Keempat, kekerasan atas nama agama yang teraktualasi ke dalam terror yang diklaim sebagai jihad dan panggilan syahid. Inilah puncak dari radikalisme. Bermula dari intoleransi, tidak mau menerima orang lain. Kemudian jadi radikal, ingin mengganti sistem yang ada, dan ujungnya teroris, ingin mengubah itu dengan cara kekerasan.
Wawasan Kebangsaan
Penetrasi ideologi radikal itu tidak bisa tidak harus ditangkal. Gerak lajunya harus dihentikan. Dengan cara apa? Salah satu usaha penting itu adalah penguatan wawasan kebangsaan. Penguatan itu bisa dilakukan dengan cara.
Pertama, integrasi agama dan kebangsaan. Pendidikan kita masih terasa ada dikotomi dan jarak yang jauh antara pendidikan agama di satu sisi, dan pendidikan kebangsaan di sisi yang lain. Padahal keduanya adalah satu tarikan nafas.
Harus diajarkan kepada anak-anak, para pemuda, juga keluarga, bahwa beragama sama pentingnya dengan bernegara. Beragama tidak sempurna, jika keberagaman, perbedaan, dan pluralitas budaya bangsa ini tak dirawat.
Pendidikan agama kita selama ini masih berkutat di seputar ibadah mahdah. Pembumian lewat cinta tanah air, cinta damai, perjuangan memajukan bangsa, masih berjalan secara sporadis. Pendidikan kita harus bisa melahirkan generasi yang agamis sekaligus nasionalis. Agama dan kebangsaan adalah ibarat ikan dengan air.
Kedua, kemanusiaan. Para generasi bangsa harus dibangun pada kesadaran, bahwa kemanusiaan adalah tolak ukur. Segala macam paham, doktrin, ajakan, apapun itu, apabila masih mengorbankan kemanusiaan harus ditolak mentah-mentah. Kemanusiaan adalah fondasi kita dalam bermasyarakat, berbangsa, dan bernegara.
Ali bin Abi Thalib menyatakan, jika kita tidak saudara seiman, kita masih saudara dalam kemanusiaan. Inilah yang disebut kemanusiaan yang adil dan beradab. Hidup tidak lagi memandang latar belakang: agama, suku, budaya, tradisi, asalkan ia manusia, maka ia harus dihormati, hak-haknya harus dilindungi, darah dan kehormatannya haram dirampas.

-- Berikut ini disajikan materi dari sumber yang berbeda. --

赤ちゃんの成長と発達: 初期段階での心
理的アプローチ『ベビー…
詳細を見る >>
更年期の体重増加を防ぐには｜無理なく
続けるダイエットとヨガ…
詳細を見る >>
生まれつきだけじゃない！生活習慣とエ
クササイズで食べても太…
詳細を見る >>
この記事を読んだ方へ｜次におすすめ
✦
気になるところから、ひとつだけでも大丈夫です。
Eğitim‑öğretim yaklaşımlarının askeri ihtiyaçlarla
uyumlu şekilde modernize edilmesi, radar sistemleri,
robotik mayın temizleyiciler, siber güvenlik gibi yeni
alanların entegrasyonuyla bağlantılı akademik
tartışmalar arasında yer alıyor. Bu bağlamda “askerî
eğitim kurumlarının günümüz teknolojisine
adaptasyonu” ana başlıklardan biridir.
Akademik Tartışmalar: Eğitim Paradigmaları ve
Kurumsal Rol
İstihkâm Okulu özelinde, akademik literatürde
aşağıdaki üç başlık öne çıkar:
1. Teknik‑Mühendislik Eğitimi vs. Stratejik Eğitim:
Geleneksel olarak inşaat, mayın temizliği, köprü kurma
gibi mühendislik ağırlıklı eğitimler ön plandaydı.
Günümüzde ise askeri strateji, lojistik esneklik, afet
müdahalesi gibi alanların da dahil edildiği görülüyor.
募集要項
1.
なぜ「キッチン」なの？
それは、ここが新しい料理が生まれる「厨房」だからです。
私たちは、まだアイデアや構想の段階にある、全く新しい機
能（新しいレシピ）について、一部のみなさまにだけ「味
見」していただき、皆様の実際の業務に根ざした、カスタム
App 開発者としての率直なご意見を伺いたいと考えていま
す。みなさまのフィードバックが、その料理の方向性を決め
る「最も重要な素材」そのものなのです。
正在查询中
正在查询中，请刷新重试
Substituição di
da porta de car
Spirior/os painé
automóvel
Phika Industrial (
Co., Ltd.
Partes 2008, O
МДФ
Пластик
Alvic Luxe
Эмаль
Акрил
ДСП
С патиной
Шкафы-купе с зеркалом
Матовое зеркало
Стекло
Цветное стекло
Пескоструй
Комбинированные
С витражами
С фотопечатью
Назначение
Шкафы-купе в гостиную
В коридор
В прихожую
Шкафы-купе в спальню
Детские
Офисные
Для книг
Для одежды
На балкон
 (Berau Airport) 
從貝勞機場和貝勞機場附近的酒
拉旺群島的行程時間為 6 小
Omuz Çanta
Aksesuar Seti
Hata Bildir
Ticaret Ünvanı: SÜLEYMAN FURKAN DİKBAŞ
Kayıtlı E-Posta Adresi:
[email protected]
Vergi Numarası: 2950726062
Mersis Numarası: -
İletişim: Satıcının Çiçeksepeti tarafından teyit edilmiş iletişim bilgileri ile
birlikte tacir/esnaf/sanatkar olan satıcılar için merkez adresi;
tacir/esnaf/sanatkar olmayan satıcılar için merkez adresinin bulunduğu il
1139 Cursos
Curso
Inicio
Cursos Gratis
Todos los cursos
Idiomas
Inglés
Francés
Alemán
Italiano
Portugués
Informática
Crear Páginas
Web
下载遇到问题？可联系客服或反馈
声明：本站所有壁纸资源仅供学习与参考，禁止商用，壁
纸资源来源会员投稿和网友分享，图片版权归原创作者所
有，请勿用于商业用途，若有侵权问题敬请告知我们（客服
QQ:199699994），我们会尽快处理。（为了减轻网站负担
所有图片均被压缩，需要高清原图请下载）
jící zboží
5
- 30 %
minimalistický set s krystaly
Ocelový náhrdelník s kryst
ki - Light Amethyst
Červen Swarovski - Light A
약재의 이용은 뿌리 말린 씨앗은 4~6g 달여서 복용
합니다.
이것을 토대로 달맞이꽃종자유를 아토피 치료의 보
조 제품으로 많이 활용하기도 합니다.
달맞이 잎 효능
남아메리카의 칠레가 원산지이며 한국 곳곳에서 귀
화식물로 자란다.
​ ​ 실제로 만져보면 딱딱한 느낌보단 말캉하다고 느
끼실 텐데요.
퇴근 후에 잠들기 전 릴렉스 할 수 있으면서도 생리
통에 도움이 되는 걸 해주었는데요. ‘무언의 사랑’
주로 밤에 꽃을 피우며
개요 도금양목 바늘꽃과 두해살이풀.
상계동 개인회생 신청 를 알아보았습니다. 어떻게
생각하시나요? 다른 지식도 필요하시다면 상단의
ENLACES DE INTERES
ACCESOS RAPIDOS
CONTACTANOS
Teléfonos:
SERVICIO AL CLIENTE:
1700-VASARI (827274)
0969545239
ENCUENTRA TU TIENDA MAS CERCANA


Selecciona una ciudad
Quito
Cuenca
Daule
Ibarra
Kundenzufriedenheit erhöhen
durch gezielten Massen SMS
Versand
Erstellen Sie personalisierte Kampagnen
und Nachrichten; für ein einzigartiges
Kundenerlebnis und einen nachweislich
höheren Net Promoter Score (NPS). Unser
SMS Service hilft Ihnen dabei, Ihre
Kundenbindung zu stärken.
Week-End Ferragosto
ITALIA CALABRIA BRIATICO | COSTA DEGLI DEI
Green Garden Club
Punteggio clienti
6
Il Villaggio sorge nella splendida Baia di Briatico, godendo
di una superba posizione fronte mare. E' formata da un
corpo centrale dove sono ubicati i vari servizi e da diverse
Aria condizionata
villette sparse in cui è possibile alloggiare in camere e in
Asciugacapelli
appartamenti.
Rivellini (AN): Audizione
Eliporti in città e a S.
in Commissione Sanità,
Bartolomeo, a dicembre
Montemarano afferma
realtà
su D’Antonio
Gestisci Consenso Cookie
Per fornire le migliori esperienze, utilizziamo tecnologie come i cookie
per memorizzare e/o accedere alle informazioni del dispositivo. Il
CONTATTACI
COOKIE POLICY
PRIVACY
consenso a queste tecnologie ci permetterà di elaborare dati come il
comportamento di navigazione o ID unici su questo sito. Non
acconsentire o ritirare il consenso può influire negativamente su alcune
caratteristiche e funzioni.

Lorong kosong dan sepi sebab kita meninggalkan Pancasila sengaja diambil oleh ideologi radikalisme agama harus segara dihentikan. Mari kita bersama-sama menghidupkan kembali di kehidupan sehari-hari, supaya Pancasila tidak seperti yang diungkapkan Sujiwo Tejo itu: hanya teksnya saja. Dengan demikian, ideologi radikalisme tidak bisa masuk ke dalam lorong-lorong kehidupan anak bangsa.